Era linda, eu gostava dos seus cabelos,
sua maturidade e carinho. Conseguia enxergar a mãe dos meus filhos. Desabafou.
Caramba, e ai? Fiquei surpreso com tanta emoção. E ai que errei...muito. No papel de pai e não de filho da família,
adoeci, disse bobagens, queria afastá-la daquela vivência, sem perde-la...mas
experimentei o que Deus deu aos homens: livre-arbítrio. Fui traído. Um riso
forçado apareceu. É meu novo amigo, os dias de hoje são difíceis e mulher está
mais arisca que homem. Tentei aliviar. Não,
não...me desculpe. Quem me traiu foi o amor e não ela. Pensei que o amor era
pra sempre e que tudo suportava. Mas aquele amor, desistiu de amar. Não
suportou, não soube contemplar o insano e ser paciente. O amor me traiu. Os
olhos dele entravam em mim. É...entendo. “Quanto tempo leva o coração, pra
saber, que o sinônimo de amar é sofrer?” Disse o poeta Zé Ramalho, não é mesmo?

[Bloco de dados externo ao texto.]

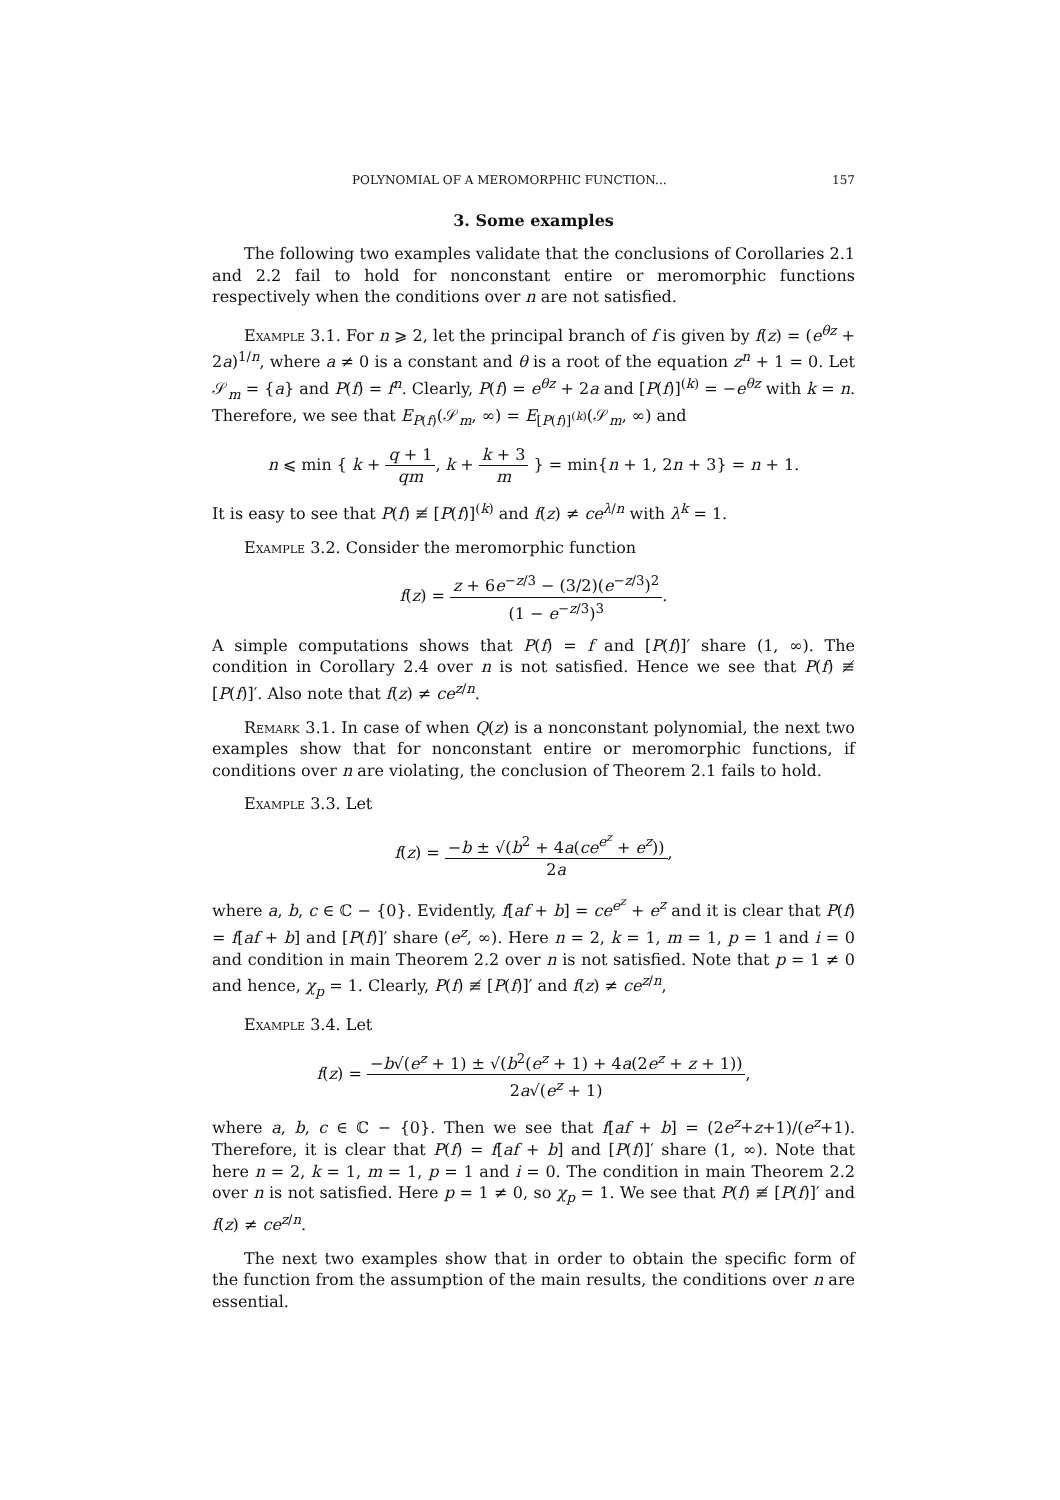POLYNOMIAL OF A MEROMORPHIC FUNCTION... 157
3. Some examples
The following two examples validate that the conclusions of Corollaries 2.1 and 2.2 fail to hold for nonconstant entire or meromorphic functions respectively when the conditions over n are not satisfied.
Example 3.1. For n ⩾ 2, let the principal branch of f is given by f(z) = (e<sup>θz</sup> + 2a)<sup>1/n</sup>, where a ≠ 0 is a constant and θ is a root of the equation z<sup>n</sup> + 1 = 0. Let 𝒮<sub>m</sub> = {a} and P(f) = f<sup>n</sup>. Clearly, P(f) = e<sup>θz</sup> + 2a and [P(f)]<sup>(k)</sup> = −e<sup>θz</sup> with k = n. Therefore, we see that E<sub>P(f)</sub>(𝒮<sub>m</sub>, ∞) = E<sub>[P(f)]<sup>(k)</sup></sub>(𝒮<sub>m</sub>, ∞) and
n ⩽ min { k + q + 1 qm, k + k + 3 m } = min{n + 1, 2n + 3} = n + 1.
It is easy to see that P(f) ≢ [P(f)]<sup>(k)</sup> and f(z) ≠ ce<sup>λ/n</sup> with λ<sup>k</sup> = 1.
Example 3.2. Consider the meromorphic function
f(z) = z + 6e<sup>−z/3</sup> − (3/2)(e<sup>−z/3</sup>)<sup>2</sup> (1 − e<sup>−z/3</sup>)<sup>3</sup>.
A simple computations shows that P(f) = f and [P(f)]′ share (1, ∞). The condition in Corollary 2.4 over n is not satisfied. Hence we see that P(f) ≢ [P(f)]′. Also note that f(z) ≠ ce<sup>z/n</sup>.
Remark 3.1. In case of when Q(z) is a nonconstant polynomial, the next two examples show that for nonconstant entire or meromorphic functions, if conditions over n are violating, the conclusion of Theorem 2.1 fails to hold.
Example 3.3. Let
f(z) = −b ± √(b<sup>2</sup> + 4a(ce<sup>e<sup>z</sup></sup> + e<sup>z</sup>)) 2a,
where a, b, c ∈ ℂ − {0}. Evidently, f[af + b] = ce<sup>e<sup>z</sup></sup> + e<sup>z</sup> and it is clear that P(f) = f[af + b] and [P(f)]′ share (e<sup>z</sup>, ∞). Here n = 2, k = 1, m = 1, p = 1 and i = 0 and condition in main Theorem 2.2 over n is not satisfied. Note that p = 1 ≠ 0 and hence, χ<sub>p</sub> = 1. Clearly, P(f) ≢ [P(f)]′ and f(z) ≠ ce<sup>z/n</sup>,
Example 3.4. Let
f(z) = −b√(e<sup>z</sup> + 1) ± √(b<sup>2</sup>(e<sup>z</sup> + 1) + 4a(2e<sup>z</sup> + z + 1)) 2a√(e<sup>z</sup> + 1),
where a, b, c ∈ ℂ − {0}. Then we see that f[af + b] = (2e<sup>z</sup>+z+1)/(e<sup>z</sup>+1). Therefore, it is clear that P(f) = f[af + b] and [P(f)]′ share (1, ∞). Note that here n = 2, k = 1, m = 1, p = 1 and i = 0. The condition in main Theorem 2.2 over n is not satisfied. Here p = 1 ≠ 0, so χ<sub>p</sub> = 1. We see that P(f) ≢ [P(f)]′ and f(z) ≠ ce<sup>z/n</sup>.
The next two examples show that in order to obtain the specific form of the function from the assumption of the main results, the conditions over n are essential.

Cantei desafinado para quebrar o clima. Gosto
muito dessa música. Apreciou. Mas, na
voz do Zé Ramalho. Desqualificou.
Eu gostei dele. Não no sentido
atrativo, se é que me entende. Você me entende. Gostei de sua história, ficaria
ali por horas ainda ouvindo, mas percebi que o suco havia acabado, as risadas
haviam diminuído, estava tarde e ele tinha voltado a cozinha, questionando em
alta voz se eu estava com fome, neguei, ele retornou, pediu licença e foi para
o banheiro. Banho. Estava de saída, afinal era sábado. Cara, eu vou indo nessa.
Afirmei. Calma ai, vou só tomar um banho
rápido, preciso ir correndo encontra-la, estou um pouco atrasado, dai vamos
juntos. Ele suplicou. Tudo bem. Concordei. Ele não tinha falado sobre
namorada, ainda. Mas estava de aliança e na beira da cama, um porta-retratos
sem foto, deitado, me aproximei, do lado uma foto, com ele na imagem, uma linda
garota de belo sorriso, atrás da foto um código: ICO13.7. Leigo, fiquei curioso,
pensei em perguntar, ele apareceu na porta de forma “Mestre dos Magos” e disse:
Essa beleza era a que faltava no meu jardim
pisoteado. Quanto a descrição atrás, te explico no caminho. E foi enxugando
e colocando a roupa, além de ler meus pensamentos. Senti medo e curiosidade. Havia muito segredo em seus olhos.